_Vorliegender Text_:
◇ ◇ ◇ ◇ ◇ ◇ ◇
Vom Alten und Neuen

Die vielen Gesichter von Tirana

Die Geschichte der albanischen Hauptstadt ist so kurz, wie abwechslungsreich. In wenigen Jahren vom Dorf zur Metropole herangewachsen, soll Tirana nun ein Vorzeigebeispiel des modernen Lebens werden. Ganz ohne Konflikte geht das freilich nicht, meint Julia Putzger von Postcards from Albania.

Albanien hat viele Gesichter. Das zeigt sich besonders in Tirana. Wer sich am Hauptplatz umschaut, der sieht eine moderne Stadt, die sich im wirtschaftlichen Aufschwung befindet und europäisch denkt. Wer sich jedoch in die Randbezirke und Vororte im Norden wagt, der sieht Wasserbehälter auf den Dächern der baufälligen Häuschen, denn eine flächendeckende Wasserversorgung gibt es hier nicht. Und wer es schafft, einen Platz in den überfüllten öffentlichen Bussen zu ergattern und sich so im Schneckentempo zurück ins Zentrum quält, der sieht unterwegs riesige Plattenbausiedlungen, moderne Bürogebäude und jede Menge Baustellen. Tirana ist eine Stadt der Gegensätze, die sich in einer Umbruchphase befindet. Neues ergänzt und verdrängt Altes. Stadtentwicklungskonzepte sollen bei der Orientierung im Projekte-Dschungel helfen und ganzheitliche Lösungen finden.
◇ ◇ ◇ ◇ ◇ ◇ ◇
_Verfügbares Material_:
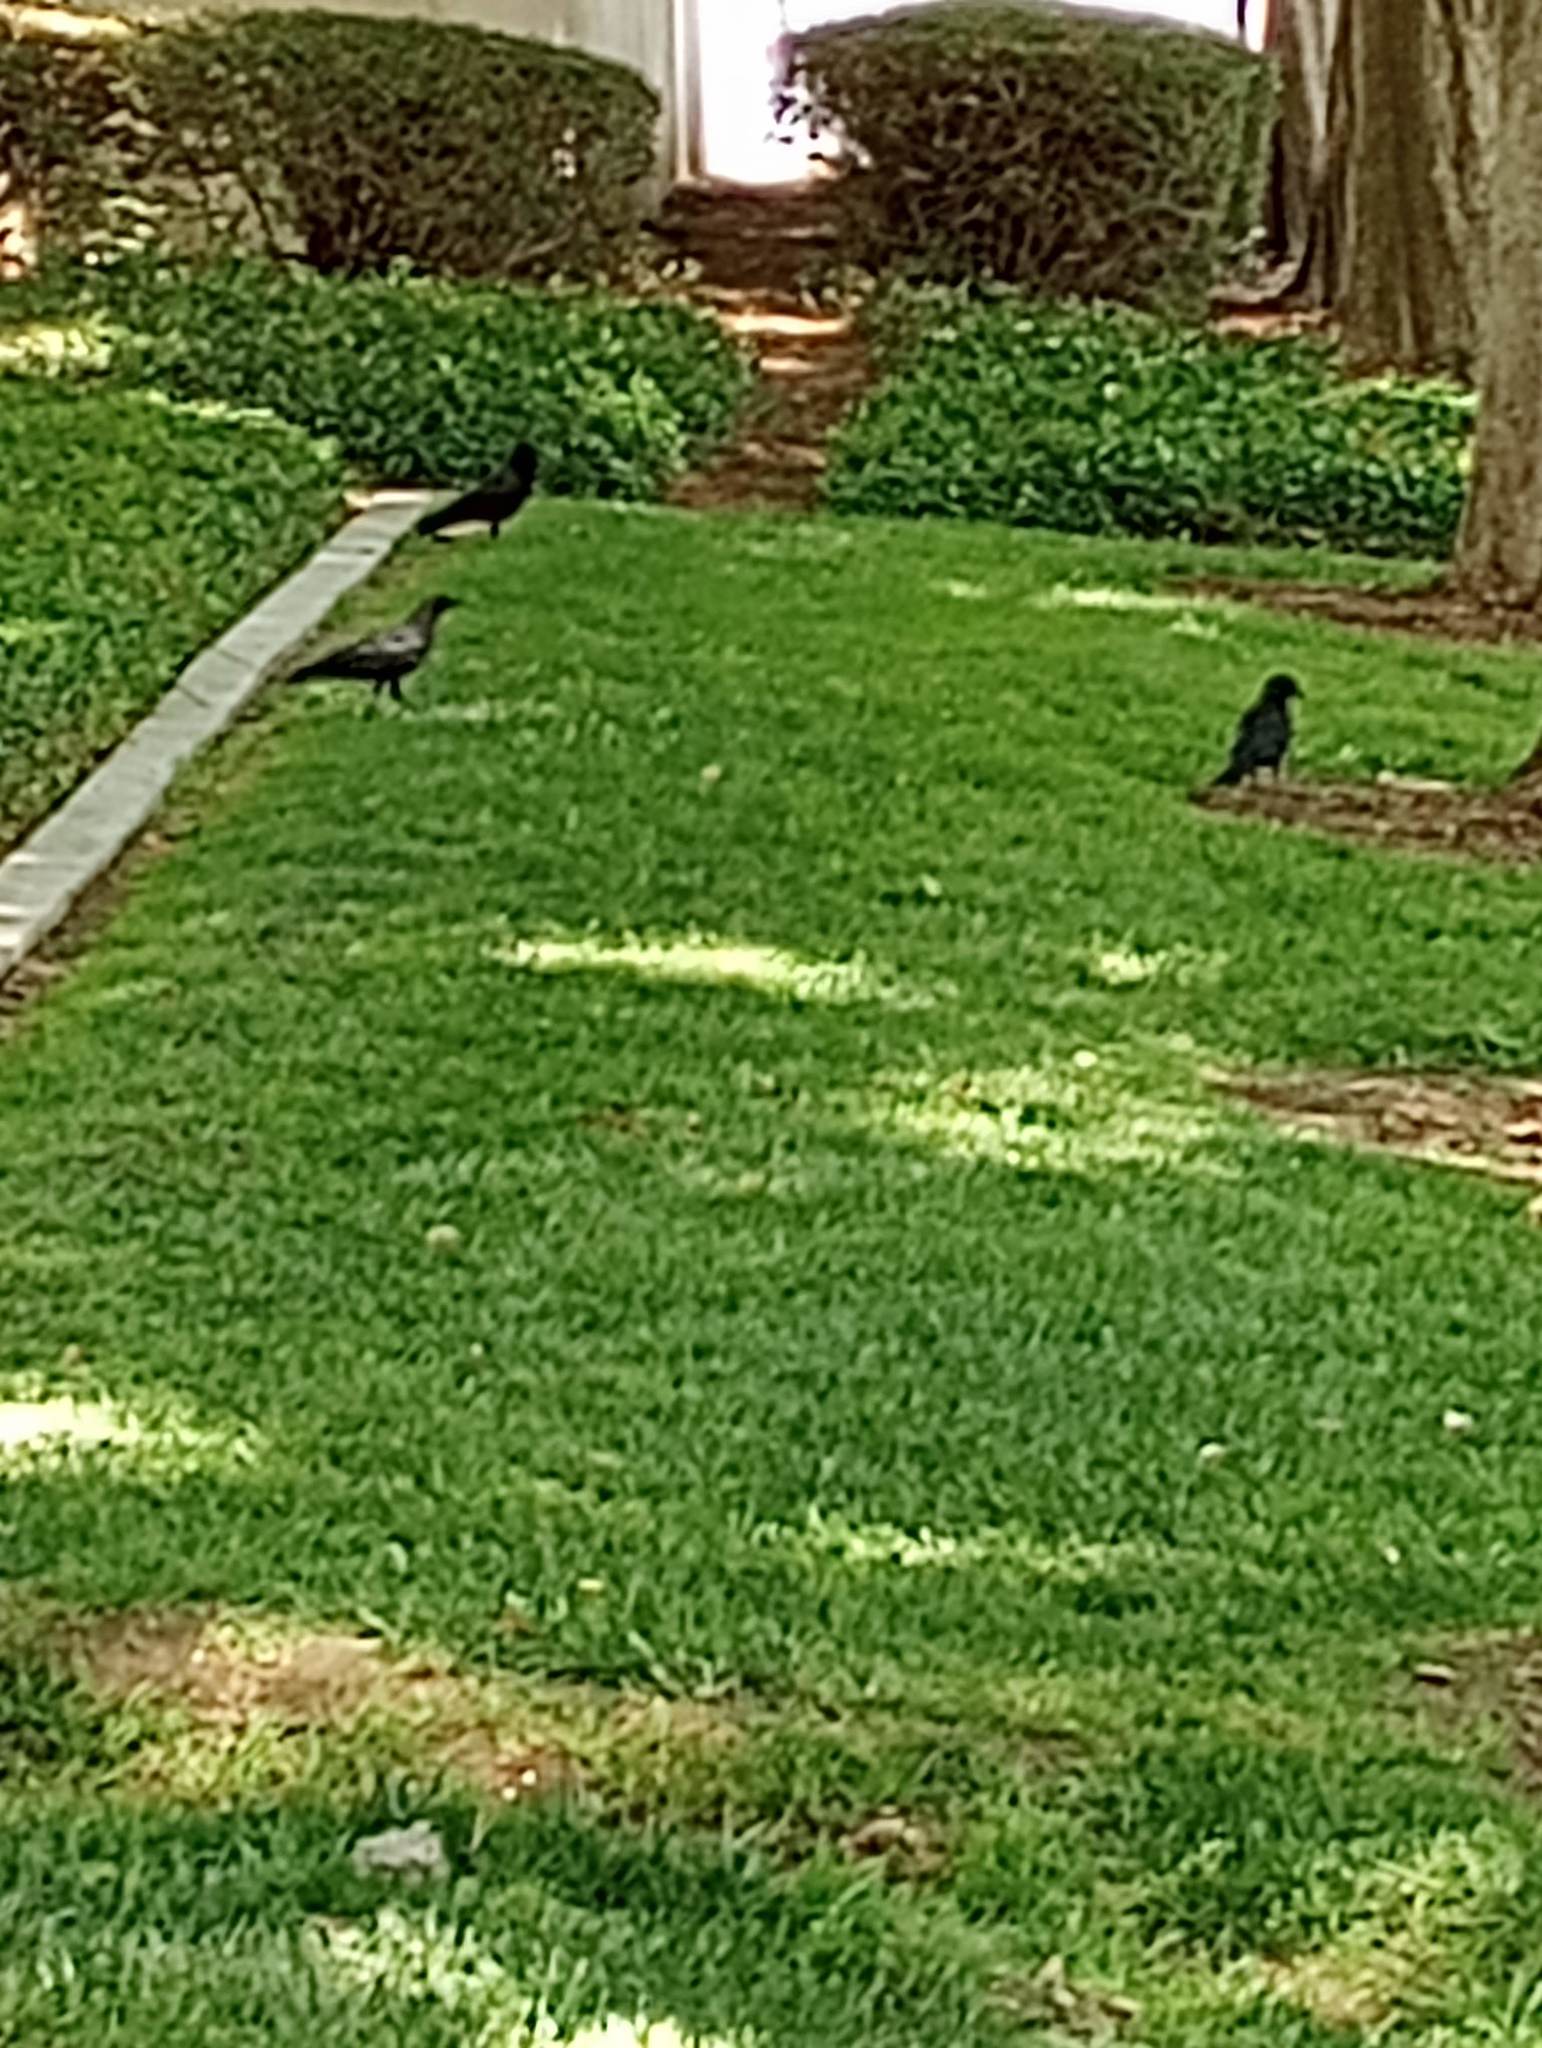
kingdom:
◇ ◇ ◇ ◇ ◇ ◇ ◇
_Aufgaben_:
1. Übertrage den Satz „Tirana ist eine Stadt der Gegensätze, die sich in einer Umbruchphase befindet.“ aus dem Text über Tirana ins Englische.
2. Nenne alles, was man laut dem Text über Tirana auf der Busfahrt zurück ins Zentrum unterwegs sieht.
3. Führe den Text über Tirana bitte im Anschluss an seinen letzten Satz weiter.

_Lösungen_:
1. Tirana is a city of contrasts that is going through a period of upheaval.

2.
- riesige Plattenbausiedlungen
- moderne Bürogebäude
- jede Menge Baustellen

3.
Bevölkerungswachstum Tirana

Mehr als 800.000 Menschen leben heute im Ballungsraum Tirana – die Stadt alleine zählt laut offiziellen Angaben mehr als eine halbe Million Einwohner. Als das kommunistische Regime im Jahr 1991 zerfiel, waren es nur etwa halb so viele. Die neue Ära brachte eine Aufbruchsstimmung mit sich: Tausende Albaner wanderten nach Mitteleuropa aus, aber auch Tirana wurde zu einem Anziehungspunkt. Der regelrechte Ansturm auf die Hauptstadt führte dazu, dass diese sich besonders nach Norden hin stark ausdehnte. In das gesetzlose Durcheinander der damaligen Bebauung ist auch gegenwärtig nur schwer Ordnung zu bringen.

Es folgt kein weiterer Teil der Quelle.